Listicle example: 7 Top Ways to Trim Your Toenails

Use of a metal grinder is not recommended among the 7 Top Ways to Trim Your Toenails. And we caution against drinking alcohol while operating power tools or while trimming your toenails with any sharp instrument. Photo source:

We all love lists. We love them so much we read articles made of nothing but lists. A “listicle” is the most common form of Internet click bait. That’s because, try as we might to resist, enough of us will click on 7 Top Ways to Trim Your Toenails to ensure the list thing won’t go away.

Scientists say we can’t help ourselves. Bite-size bits of data are easy to scan and digest. Their linear quality appeals to our desire for visual order. And we actually retain what we read in list form longer than what we read in paragraph form, according to cutting-edge memory research.

While all lists appear to be popular, no matter how inane, all are not equally effective at conveying information. Here are 5 Rules for Making Effective Lists.

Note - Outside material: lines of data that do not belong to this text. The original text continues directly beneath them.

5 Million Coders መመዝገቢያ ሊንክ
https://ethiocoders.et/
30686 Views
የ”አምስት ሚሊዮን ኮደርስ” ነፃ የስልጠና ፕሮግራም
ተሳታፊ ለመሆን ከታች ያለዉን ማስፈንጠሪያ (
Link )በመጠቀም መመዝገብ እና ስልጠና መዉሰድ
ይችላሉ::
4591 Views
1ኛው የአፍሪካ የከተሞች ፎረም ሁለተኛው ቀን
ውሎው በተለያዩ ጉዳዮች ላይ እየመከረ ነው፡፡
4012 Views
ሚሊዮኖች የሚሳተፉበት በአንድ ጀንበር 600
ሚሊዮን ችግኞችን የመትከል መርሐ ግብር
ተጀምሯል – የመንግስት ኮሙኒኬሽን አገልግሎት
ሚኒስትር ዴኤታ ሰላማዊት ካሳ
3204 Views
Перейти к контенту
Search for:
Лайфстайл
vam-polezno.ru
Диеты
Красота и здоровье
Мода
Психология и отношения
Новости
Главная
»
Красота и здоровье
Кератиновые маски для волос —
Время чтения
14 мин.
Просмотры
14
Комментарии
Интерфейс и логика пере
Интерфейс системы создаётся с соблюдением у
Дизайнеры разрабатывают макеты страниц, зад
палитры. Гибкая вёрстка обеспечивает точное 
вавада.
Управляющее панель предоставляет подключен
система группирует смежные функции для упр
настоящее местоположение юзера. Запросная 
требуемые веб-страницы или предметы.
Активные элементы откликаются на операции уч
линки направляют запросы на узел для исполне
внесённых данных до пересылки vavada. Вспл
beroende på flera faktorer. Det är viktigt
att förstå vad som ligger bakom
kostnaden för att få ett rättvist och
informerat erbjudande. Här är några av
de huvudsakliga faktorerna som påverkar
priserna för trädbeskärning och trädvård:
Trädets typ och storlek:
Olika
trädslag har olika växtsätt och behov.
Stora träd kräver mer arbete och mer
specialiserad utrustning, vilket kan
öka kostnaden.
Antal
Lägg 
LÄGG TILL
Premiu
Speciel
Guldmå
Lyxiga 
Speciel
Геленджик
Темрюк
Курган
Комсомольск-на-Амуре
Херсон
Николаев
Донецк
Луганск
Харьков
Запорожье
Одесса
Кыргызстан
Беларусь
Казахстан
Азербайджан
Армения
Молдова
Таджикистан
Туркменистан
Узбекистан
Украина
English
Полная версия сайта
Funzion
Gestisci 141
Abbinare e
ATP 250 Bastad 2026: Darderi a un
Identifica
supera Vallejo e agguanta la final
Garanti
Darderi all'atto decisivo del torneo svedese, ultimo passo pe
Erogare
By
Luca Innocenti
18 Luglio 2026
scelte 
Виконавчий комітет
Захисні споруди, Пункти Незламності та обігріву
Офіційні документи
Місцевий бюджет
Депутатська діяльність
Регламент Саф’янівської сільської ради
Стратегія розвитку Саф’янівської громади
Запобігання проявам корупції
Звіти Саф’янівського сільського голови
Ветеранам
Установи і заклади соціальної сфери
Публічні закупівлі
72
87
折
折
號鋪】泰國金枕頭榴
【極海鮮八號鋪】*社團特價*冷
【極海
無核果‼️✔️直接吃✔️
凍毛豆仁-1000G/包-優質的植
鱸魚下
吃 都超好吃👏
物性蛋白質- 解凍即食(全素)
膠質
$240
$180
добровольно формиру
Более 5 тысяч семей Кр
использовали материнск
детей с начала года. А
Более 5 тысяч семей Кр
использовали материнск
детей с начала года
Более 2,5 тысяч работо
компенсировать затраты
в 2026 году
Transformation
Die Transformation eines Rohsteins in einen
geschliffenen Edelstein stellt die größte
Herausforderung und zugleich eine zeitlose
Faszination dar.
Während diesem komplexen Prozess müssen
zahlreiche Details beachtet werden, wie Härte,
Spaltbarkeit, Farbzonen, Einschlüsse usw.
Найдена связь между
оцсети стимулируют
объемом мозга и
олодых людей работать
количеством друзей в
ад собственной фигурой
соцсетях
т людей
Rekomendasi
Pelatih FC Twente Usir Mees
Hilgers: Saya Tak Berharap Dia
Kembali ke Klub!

  • DO use either bullets or numbers. When your list describes a set of actions with a required order, such as installation or assembly instructions, use numbers. When items on your list don’t have a ranking or sequence, use bullets or some other device such as “DOs and DON’Ts.”
  • DON’T mix sentences and fragments. Either is correct, but consistency is key. Write all of the lines as either full sentences or sentence fragments. Pick one format and stick to it.
  • DON’T mix verb tenses. Past, present and future occur simultaneously only in science fiction. Mix was with is and will be, and you risk confusing your readers.
  • DO strive for parallel construction. This is a grammar nicety that makes a big difference in the readability of lists. The words or phrases that start each line should all be the same part of speech (e.g., noun, verb) as well as the same tense. For example, if the first word of the first line is a verb, and the verb ends in ‘ing,’ then every line should begin with a verb that ends in ‘ing.’
  • DO or DON’T punctuate. Consistency rules again. If your lines are full sentences, either put periods at the end of all or none. Likewise, either capitalize the first word in every line or capitalize none.